SULTRAKINI.COM: KENDARI – Ketua Dewan Pimpinan Daerah (DPD) Partai Demokrat Provinsi Sulawesi Tenggara, Muhammad Endang SA, S.Sos., S.H., M.AP., yang juga merupakan salah satu dari 13 Presidium Majelis Wilayah (MW) Korps Alumni Himpunan Mahasiswa Islam (KAHMI) Sulawesi Tenggara periode 2022–2027, menyampaikan pandangan reflektifnya terkait kondisi bangsa dan daerah dalam sebuah kesempatan silaturahmi Ramadan.
Dalam sambutannya, ia mengungkapkan kekhawatirannya terhadap dinamika perjalanan bangsa, baik di tingkat nasional maupun daerah, khususnya Sulawesi Tenggara.
Menurutnya, jika menilik kembali kritik sejarah yang pernah disuarakan pada tahun 1998, kondisi saat ini menunjukkan tantangan yang tidak ringan.
Ia menyinggung berbagai isu yang berkembang di tengah masyarakat, mulai dari keresahan sosial, persoalan ekonomi seperti koperasi Merah Putih, hingga wacana penguatan pertahanan dengan konsep satu kabupaten satu batalion.

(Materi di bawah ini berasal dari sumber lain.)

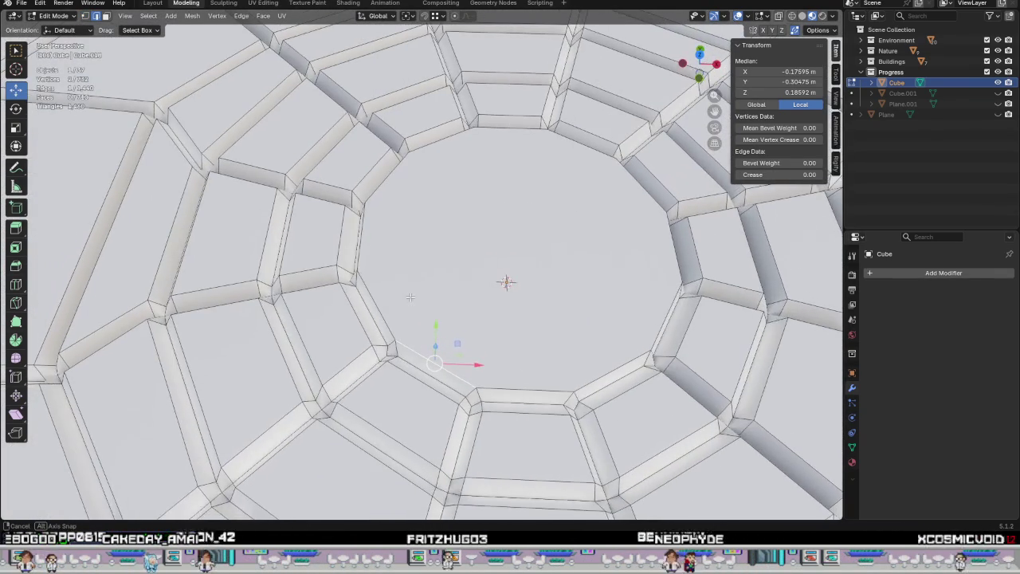
key(KP_7)
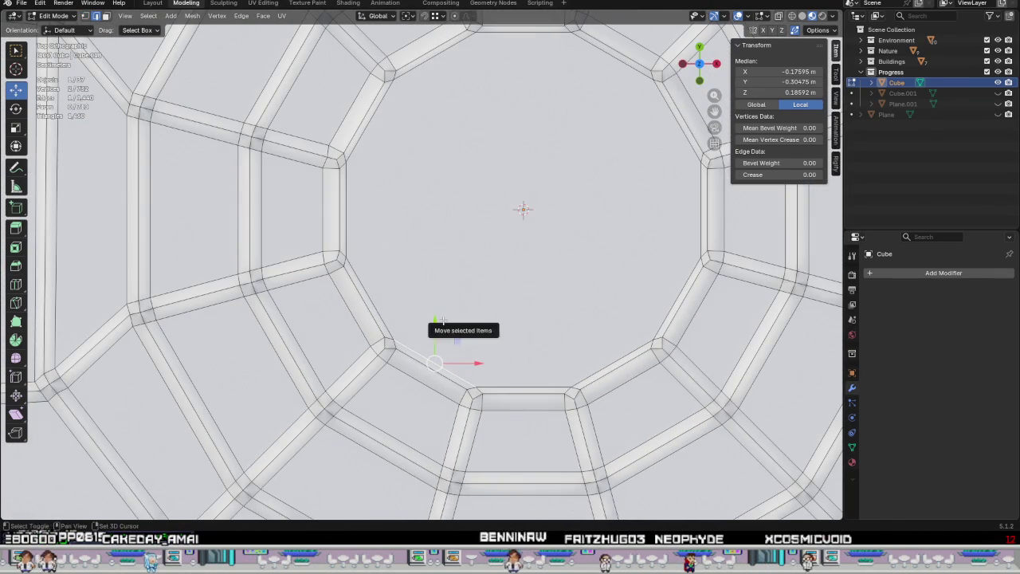
shift+middle_drag(429, 324, 343, 380)
Select the central twelve-sided face and scale it down to 0.906.
key(3)
click(430, 267)
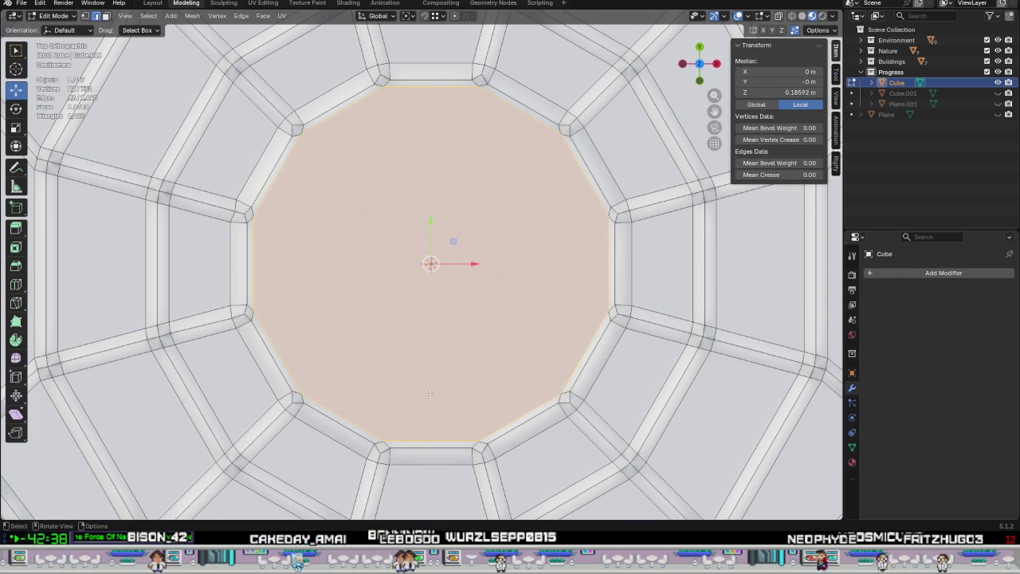
middle_drag(220, 351, 430, 347)
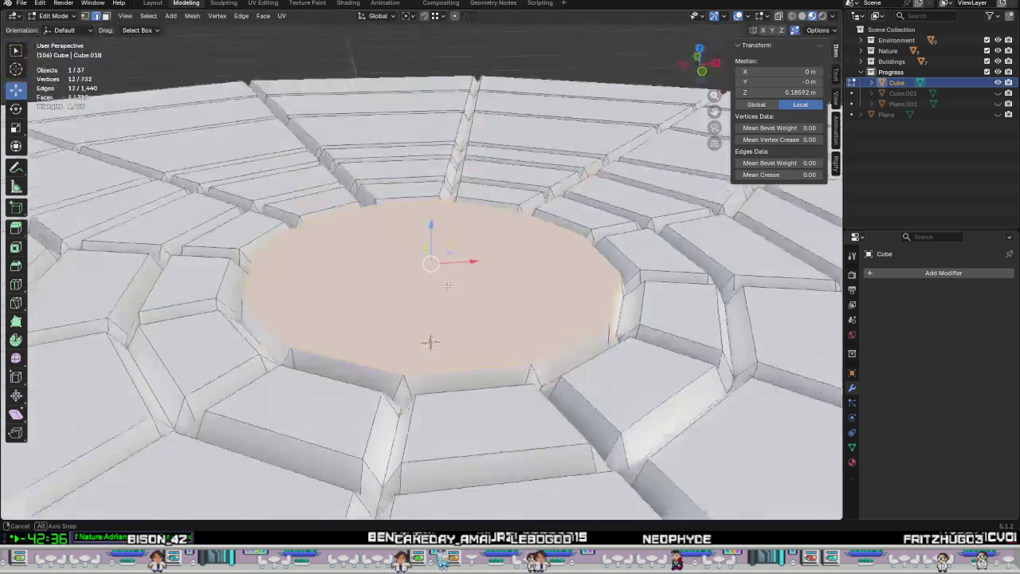
middle_drag(441, 280, 578, 357)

Menurutnya, berbagai dinamika tersebut menuntut kontribusi semua elemen, termasuk alumni HMI, untuk tetap mengambil peran strategis sesuai kapasitas masing-masing.
Dalam suasana penuh refleksi di bulan suci Ramadan, ia juga mengajak seluruh kader dan alumni untuk melakukan muhasabah, mengingat kembali tugas ke-HMI-an dalam mewujudkan masyarakat adil dan makmur.
Ia menekankan bahwa di manapun berada, setiap individu memiliki tanggung jawab moral terhadap daerah dan bangsa.
Mengakhiri pesannya, ia mengutip makna “pulang” sebagaimana yang sempat disampaikan Wakil Gubernur Sultra dalam forum sebelumnya. Menurutnya, di era digital dengan kemudahan akses internet dan peta daring, makna pulang tidak sekadar kembali secara fisik, tetapi juga kembali pada nilai-nilai kebaikan dan pengabdian.
Ia berharap setiap momentum kepulangan, termasuk dalam suasana Ramadan dan mudik, dapat dirayakan dengan suka cita serta menjadi ruang refleksi untuk berbuat lebih baik bagi daerah dan bangsa.